There has been controversy regarding the discovery of HIV. Luc Montagnier (France) claimed that he discovered HIV first in 1983. Similarly, Robert Gallo (America) also claimed that he discovered HIV first in 1984. In 1991 a study confirmed that the samples in Gallo’s laboratory had originated in Montagnier’s.
Therefore, the Karolinska Institute awarded half of the 2008 Nobel Prize in Physiology or Medicine to Montagnier and his colleague Francoise Barre-Sinoussi for their discovery of ‘human immunodeficiency virus’. The other half went to Harald zur Hausen (Germany) for unrelated work on ‘human papilloma virus causing cervical cancer’.
Retroviruses are also known as oncornaviruses because they are oncogenic (cancer causing). Most of the retroviruses infect vertebrates including fish, reptiles, birds, mammals, etc.
They are known to cause leukemia and sarcoma in chickens and lymphoma and mammary carcinoma in mice. So far it is not clear whether they cause cancer in humans or not. They are known as retroviruses because their genome synthesised DNA molecule which is a reverse phenomenon.
There are two strains of HIV that infect humans, HIV-1 and HIV-2. HIV-1 was known as human T-lymphotropic virus-III (HTLV-III), lymphadenopathy-associated virus (LAV), and AIDS- associated retrovirus (ARV). HIV-1 is more virulent, relatively easily transmitted, and is the global cause of majority of HIV infections.
HIV-2 is less transmit- table and is largely confined to West Africa. It is believed that both of the species originated in West- Central Africa, and jumped from a non-human primate to humans. During the 20th century HIV-1 as thought to have originated was in southern Cameroon after jumping from wild chimpanzees to humans.

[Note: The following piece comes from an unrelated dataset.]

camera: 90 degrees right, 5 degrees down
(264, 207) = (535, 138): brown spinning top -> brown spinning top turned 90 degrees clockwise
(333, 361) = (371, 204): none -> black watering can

The retrovirus particles are enveloped, icosahedral measuring about 100-120 nm. Virions consist of a nucleocapsid which is derived from the plasma membrane of host cell. The envelope encloses the virion. On the outer surface of virion several spikes are present which contain glycoproteins. The glycoprotein recognises the specific receptor site present on host cell.

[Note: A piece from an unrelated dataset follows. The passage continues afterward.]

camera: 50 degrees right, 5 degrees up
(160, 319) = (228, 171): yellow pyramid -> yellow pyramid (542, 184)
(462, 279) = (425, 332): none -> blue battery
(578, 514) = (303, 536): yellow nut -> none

The core capsid is composed of three major internal proteins (gp30) inside which are reverse transcriptase and RNA. Molecular weight of glycoprotein varies according to virus particle. Hence, the nomenclature of structural protein is done accordingly.

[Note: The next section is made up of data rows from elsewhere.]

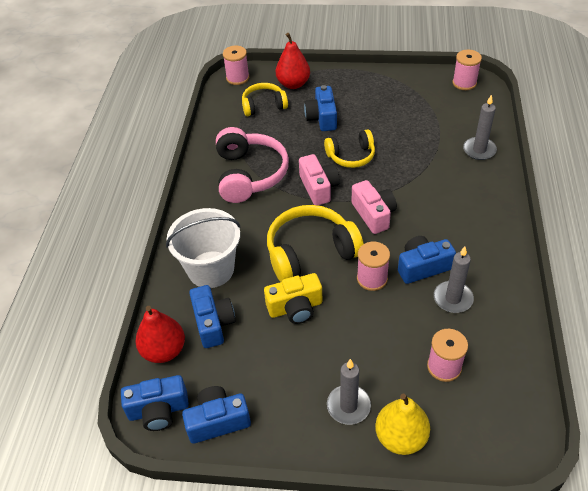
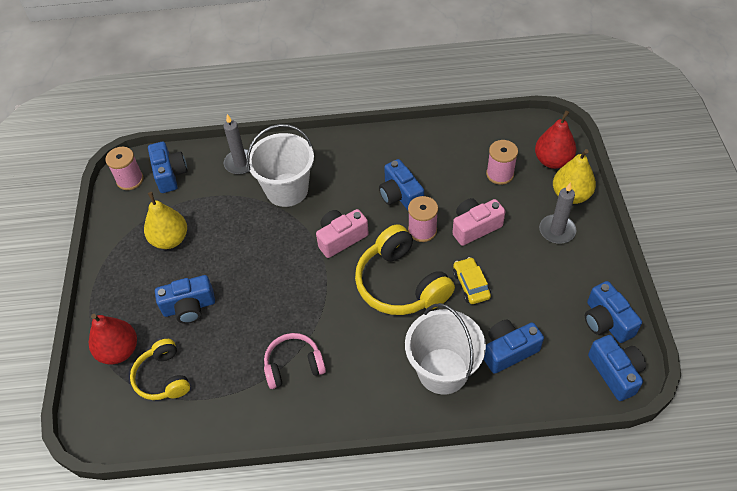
camera: 100 degrees left, 5 degrees up
(164, 350) = (553, 387): red pear -> red pear (552, 161)
(237, 78) = (99, 425): pink spool -> none
(249, 174) = (293, 365): pink headphones -> pink headphones, size x0.61
(295, 308) = (471, 285): yellow camera -> yellow car
(318, 188) = (308, 291): pink camera -> pink camera (475, 227)
(351, 156) = (255, 268): yellow headphones -> none
(393, 107) = (170, 239): none -> yellow pear
(441, 180) = (287, 190): none -> white bucket
(453, 298) = (430, 172): grey candle -> none
(469, 105) = (170, 174): none -> blue camera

However, the major internal protein is known as gp30 (mol weight 30,000) and the glycoprotein as gp70 (mol weight 70,000). The structural proteins act as antigens and thus they induce antibodies. The retroviruses has been reviewed by Bishop (1978).
Genomes of all retroviruses consist of two molecules of RNA which are single-stranded, (+) sense and have 5′ cap and 3′ poly-(A) (similar to mRNA). The genome size varies from ~8 to 11 kb.
Retrovirus genomes have four unique features:
(i) They are the only viruses which are truly diploid,
(ii) They are the only RNA viruses whose genome is produced by cellular transcriptional machinery (without any participation by a virus-encoded polymerase),
(iii) They are the only viruses whose genome requires a specific cellular RNA (tRNA) for replication, and
(iv) They are the only (+)sense RNA viruses whose genome does not serve directly as mRNA immediately after infection.
Replication of retroviruses is very interesting. They carry their own enzyme reverse transcriptase. This enzyme was discovered by Temin and coworkers. Temin (1976) has given an excellent account of this enzyme. Varmus (1987) has discussed the action of reverse transcriptase and its role in retroviruses. Reverse transcriptase uses the viral RNA as template and synthesizes a DNA strand and forms RNA-DNA complex.
In turn the ssDNA replicates to forms a dsDNA which is transcribed back into RNA. The RNA acts as mRNA for viral protein synthesis (Fig. 17.40) and incorporated into the new virions. Before transcription, the viral DNA must be integrated into the host chromosome. This integrated DNA is called provirus that never comes out of the chromosome.